Evidence That Helps a Non-Parent's Case
- School records, medical records, and other documents showing you as the contact person
- Photographs and records of activities, holidays, and everyday care
- Testimony or statements from the child's school, doctor, or therapist about your role
- A Voice of the Child report (prepared by a professional) if the child is old enough to express views
- Communication records showing you acted in a parental role
When Courts Are Unlikely to Intervene
Courts are cautious about inserting third parties into a functional family dynamic. If the child's parents are fit, present, and providing adequate care, a court will not grant a non-parent decision-making responsibility simply because the applicant would be a good caregiver too. The bar for displacing a fit parent is high.
Frequently asked questions
Do I need a lawyer to bring a non-parent application?
You can apply without a lawyer, but family court proceedings involve complex procedural rules and evidence requirements. Most unrepresented non-parent applicants struggle with drafting affidavits, cross-examination, and the formal structure of a hearing. Even limited-scope legal assistance makes a significant difference.

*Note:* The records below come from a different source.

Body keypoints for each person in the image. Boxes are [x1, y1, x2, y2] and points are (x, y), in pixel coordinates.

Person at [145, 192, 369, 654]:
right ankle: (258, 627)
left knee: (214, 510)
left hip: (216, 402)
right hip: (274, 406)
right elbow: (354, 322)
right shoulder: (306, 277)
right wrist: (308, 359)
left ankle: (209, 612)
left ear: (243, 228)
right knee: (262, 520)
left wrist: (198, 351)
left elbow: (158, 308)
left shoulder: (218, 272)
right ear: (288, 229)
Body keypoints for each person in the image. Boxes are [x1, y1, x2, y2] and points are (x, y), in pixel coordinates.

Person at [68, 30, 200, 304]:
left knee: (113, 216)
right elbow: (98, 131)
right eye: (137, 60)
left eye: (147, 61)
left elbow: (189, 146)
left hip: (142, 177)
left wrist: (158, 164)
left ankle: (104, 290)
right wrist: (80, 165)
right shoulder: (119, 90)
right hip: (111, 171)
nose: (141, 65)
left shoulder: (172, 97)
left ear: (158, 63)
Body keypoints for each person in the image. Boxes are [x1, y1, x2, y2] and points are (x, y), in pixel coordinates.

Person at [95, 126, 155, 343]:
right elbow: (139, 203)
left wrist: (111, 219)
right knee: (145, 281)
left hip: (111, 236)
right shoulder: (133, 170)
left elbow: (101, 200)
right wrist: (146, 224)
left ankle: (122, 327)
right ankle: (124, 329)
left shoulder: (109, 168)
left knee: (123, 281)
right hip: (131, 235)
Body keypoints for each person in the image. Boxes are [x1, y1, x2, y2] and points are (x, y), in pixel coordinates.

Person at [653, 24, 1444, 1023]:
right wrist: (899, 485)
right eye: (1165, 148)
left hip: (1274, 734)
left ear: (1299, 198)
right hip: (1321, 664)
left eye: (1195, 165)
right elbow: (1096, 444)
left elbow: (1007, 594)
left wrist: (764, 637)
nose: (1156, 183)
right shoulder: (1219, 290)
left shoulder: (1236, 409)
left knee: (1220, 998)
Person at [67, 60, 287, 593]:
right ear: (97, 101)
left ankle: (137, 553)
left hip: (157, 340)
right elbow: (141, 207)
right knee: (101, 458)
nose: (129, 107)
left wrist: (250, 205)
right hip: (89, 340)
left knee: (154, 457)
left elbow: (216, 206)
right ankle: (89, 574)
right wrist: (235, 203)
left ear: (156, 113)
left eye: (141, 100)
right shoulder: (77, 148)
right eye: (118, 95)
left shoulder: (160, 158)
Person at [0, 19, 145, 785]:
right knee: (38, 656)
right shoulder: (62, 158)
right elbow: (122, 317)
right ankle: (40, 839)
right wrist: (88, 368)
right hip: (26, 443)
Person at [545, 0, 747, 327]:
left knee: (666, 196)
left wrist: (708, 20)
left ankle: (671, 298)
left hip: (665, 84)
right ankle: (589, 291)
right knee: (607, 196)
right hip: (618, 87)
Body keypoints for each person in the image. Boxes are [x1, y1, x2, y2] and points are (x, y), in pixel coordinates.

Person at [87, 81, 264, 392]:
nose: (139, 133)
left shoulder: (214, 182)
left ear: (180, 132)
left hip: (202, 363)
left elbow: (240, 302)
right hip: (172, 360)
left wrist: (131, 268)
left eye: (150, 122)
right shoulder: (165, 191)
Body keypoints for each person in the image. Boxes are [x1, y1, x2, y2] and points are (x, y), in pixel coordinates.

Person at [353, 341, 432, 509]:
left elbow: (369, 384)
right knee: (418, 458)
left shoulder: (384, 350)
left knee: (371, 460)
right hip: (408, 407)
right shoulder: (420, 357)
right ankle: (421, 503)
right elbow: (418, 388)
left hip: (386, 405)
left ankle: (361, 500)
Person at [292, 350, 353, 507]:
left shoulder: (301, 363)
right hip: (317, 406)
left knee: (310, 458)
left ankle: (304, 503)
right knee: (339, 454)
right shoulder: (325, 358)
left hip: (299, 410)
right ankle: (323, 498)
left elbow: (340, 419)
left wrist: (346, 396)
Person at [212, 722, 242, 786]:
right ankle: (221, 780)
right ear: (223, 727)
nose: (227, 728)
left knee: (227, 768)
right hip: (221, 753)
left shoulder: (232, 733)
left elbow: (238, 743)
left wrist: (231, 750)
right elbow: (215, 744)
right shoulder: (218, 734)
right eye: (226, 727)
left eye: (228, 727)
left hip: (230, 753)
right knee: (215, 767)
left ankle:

What if the child wants to live with me but the parents say no?
A child's wishes are a factor — one of many. Courts give them more weight as the child gets older and demonstrates a capacity to reason about the situation. But no judge will simply follow a 7-year-old's stated preference over all other evidence.
Can a non-parent get legal aid in Ontario?
Legal Aid Ontario provides certificates for some family law matters. As of writing — verify current eligibility criteria — non-parents may qualify in protection or urgent-care situations. Contact Legal Aid Ontario directly for current program details.
Will the court order a home study on my home?
In contested cases involving non-parents, especially where the applicant is seeking primary care, courts sometimes order an investigation by a social worker or assessor. This is more common when the child's safety is at issue.